The State of New York has found a way to help raise money for the tax deficit they are facing. If you own a second home or a vacation home in New York State, you are now subject to state income tax on your income up to 35%. Can you afford that?
A New York court ruled last month that all income earned by a New Canaan, Conn., couple is subject to New York state taxes because they own a summer home on Long Island they used only a few times a year. They have been hit with an additional tax bill of $1.06 million.
Income that now could be taxed by New York includes capital gains, dividends and securities, attorneys said. In the event of an audit, these homeowners would also be responsible for back taxes, plus interest and penalties, as a result of their New York property.
Judge Joseph Pinto, a New York administrative law judge, made the novel ruling in a 2009 case that was affirmed last month on appeal by the New York state tax appeals tribunal. Mr. Pinto seized on what is meant by a permanent residence, which is the benchmark for whether all, or just the in-state portion, of an individuals income is subject to New York state tax.
Judge Pinto ruled that the couple's Long Island vacation home qualifies under the law as a permanent abode because it was suitable for living year-round--whether or not the couple actually stayed in the home wasn't relevant. Under the ruling, if an owner doesn't spend a single a day in a home it could still count toward a permanent residence.
A spokesman for the state Taxation Department issued a written statement that said it was "pleased" with the decision. "However, these cases are fact-intensive and as such each case stands on its own specific fact pattern," it said.
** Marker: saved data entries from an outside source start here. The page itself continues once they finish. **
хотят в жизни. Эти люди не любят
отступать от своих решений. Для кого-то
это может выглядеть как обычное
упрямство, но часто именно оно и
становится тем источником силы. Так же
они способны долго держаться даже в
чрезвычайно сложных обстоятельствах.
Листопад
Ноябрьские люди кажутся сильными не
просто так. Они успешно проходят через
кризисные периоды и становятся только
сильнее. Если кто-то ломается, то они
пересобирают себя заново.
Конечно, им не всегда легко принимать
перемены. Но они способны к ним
For years, New York law stated that residents of another state who spend more than 183 days a year in New York have to pay taxes on any income they make in this state. But they generally haven't had to pay New York taxes on income they make outside of the state or on their spouses' income if they work elsewhere.
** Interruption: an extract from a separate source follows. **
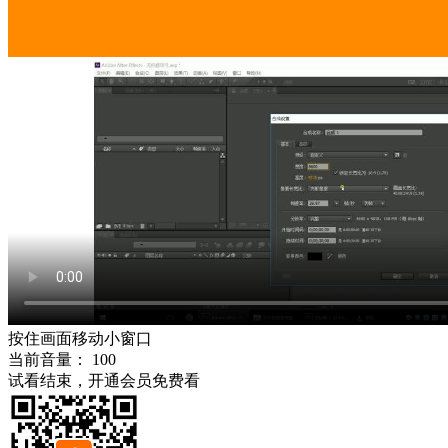
按住画面移动小窗口
当前音量：
100
试看结束，开通会员免费看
Under the recent ruling, this might change for many out-of-state residents who own vacation homes or apartments here. In effect, it reinterprets what counts as a permanent residence.
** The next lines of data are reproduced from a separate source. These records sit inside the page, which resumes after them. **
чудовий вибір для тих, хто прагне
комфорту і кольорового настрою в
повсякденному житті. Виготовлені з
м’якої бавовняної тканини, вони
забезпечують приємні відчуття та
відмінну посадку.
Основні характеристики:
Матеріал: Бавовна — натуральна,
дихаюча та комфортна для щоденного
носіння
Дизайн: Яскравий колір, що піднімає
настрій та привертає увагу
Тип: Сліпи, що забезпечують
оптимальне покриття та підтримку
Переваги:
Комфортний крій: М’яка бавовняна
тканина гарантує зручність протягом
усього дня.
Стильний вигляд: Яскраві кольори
In defining a "permanent place of abode," New York tax code specifically excludes "a mere camp or cottage, which is suitable and used only for vacations." New York tax experts say the new ruling is the first they recall that counts summer homes as permanent residences.
Is your state next? This law MUST be stopped in it’s tracks. It will KILL the real estate market in New Your and it will KILL the real estate market in your area if it is allowed to stand. Call your state rep and tell them “Not in our Sate”...
Just think, you live in Texas and you have a vacation home in the Hampton's. You are now subject to a state income tax from New York of up to 35% of ALL of your earnings.... Just because you own a vacation home in New York State...
To end on a positive note, real estate in New York just got cheaper.... Oh, that’s not a good thing is it????